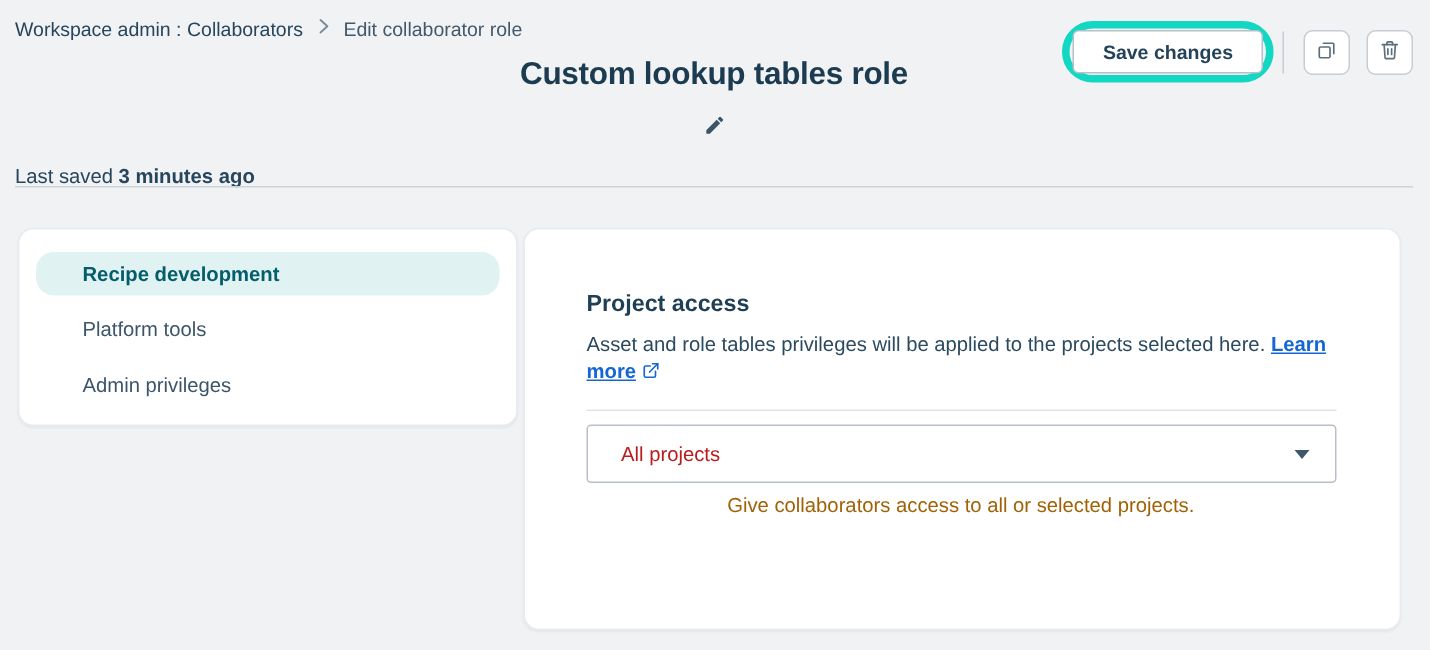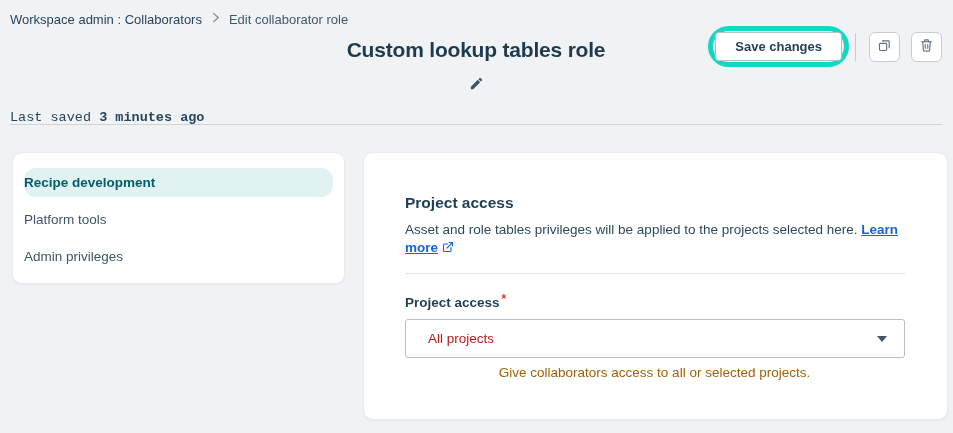"Save changes" .actions { top: 14px -> 2px }
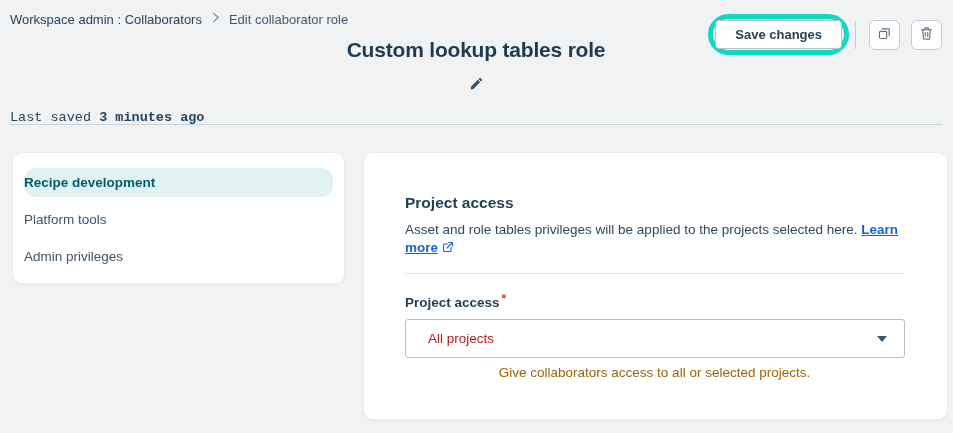"Last saved 3 minutes ago" .last-saved { font-family: Liberation Mono, monospace -> none }
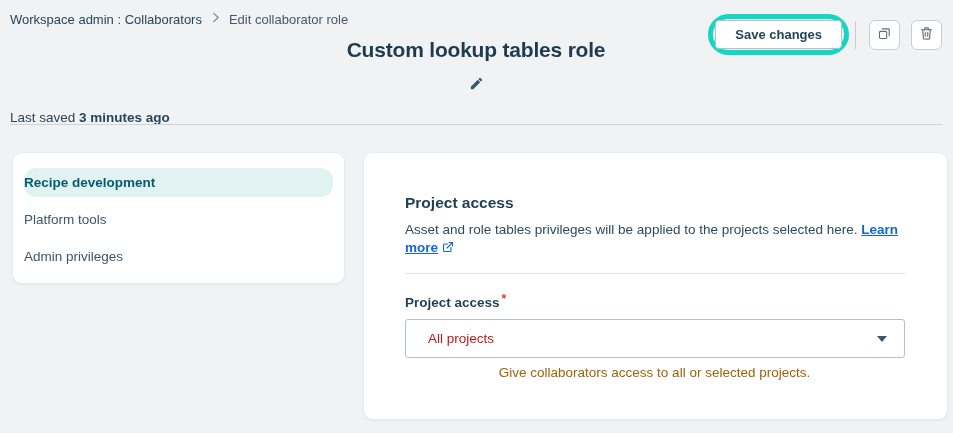"Recipe development" .side-item { padding: 0 0 -> 0 31px }
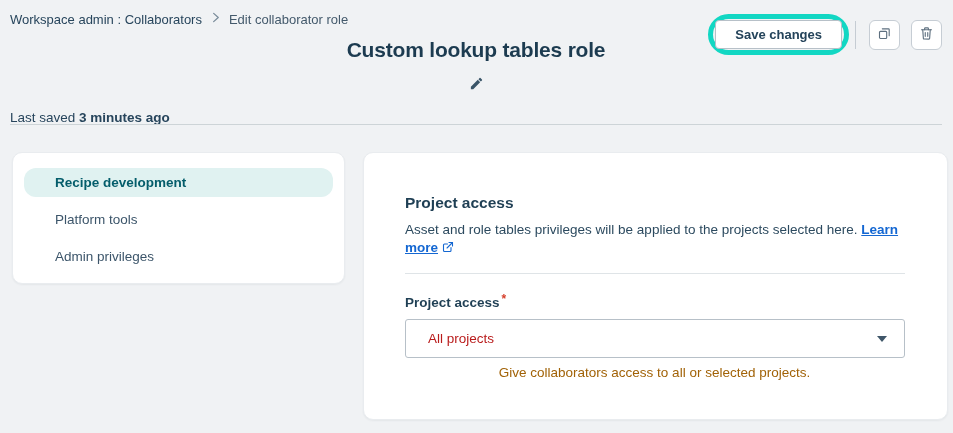"Project access" .main-card { left: 363px -> 349px }
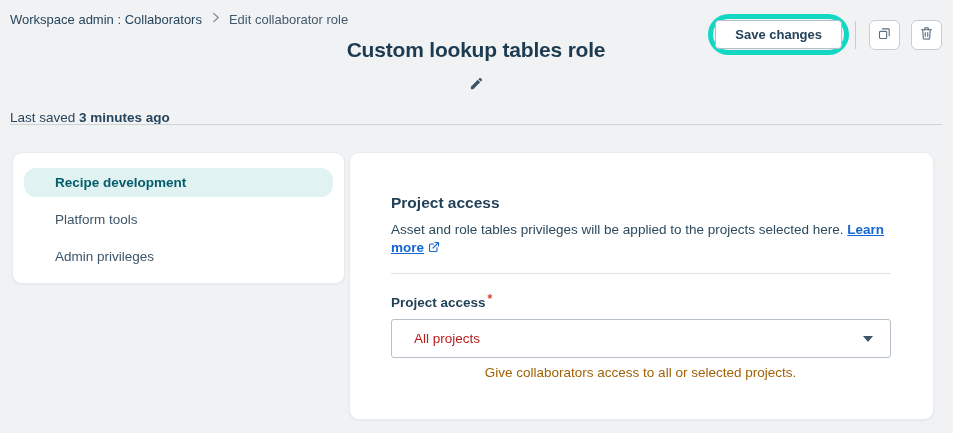"Project access *" div.field-label { html: <div> <span>Project access</span><span>*</span> </div> -> none }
-=-=-
◆ ASSIGNMENT: Write the records out exactly, dropping every image.

◆ ANSWER SPACE:
"Save changes" .actions { top: 14px -> 2px }
"Last saved 3 minutes ago" .last-saved { font-family: Liberation Mono, monospace -> none }
"Recipe development" .side-item { padding: 0 0 -> 0 31px }
"Project access" .main-card { left: 363px -> 349px }
"Project access *" div.field-label { html: <div> <span>Project access</span><span>*</span> </div> -> none }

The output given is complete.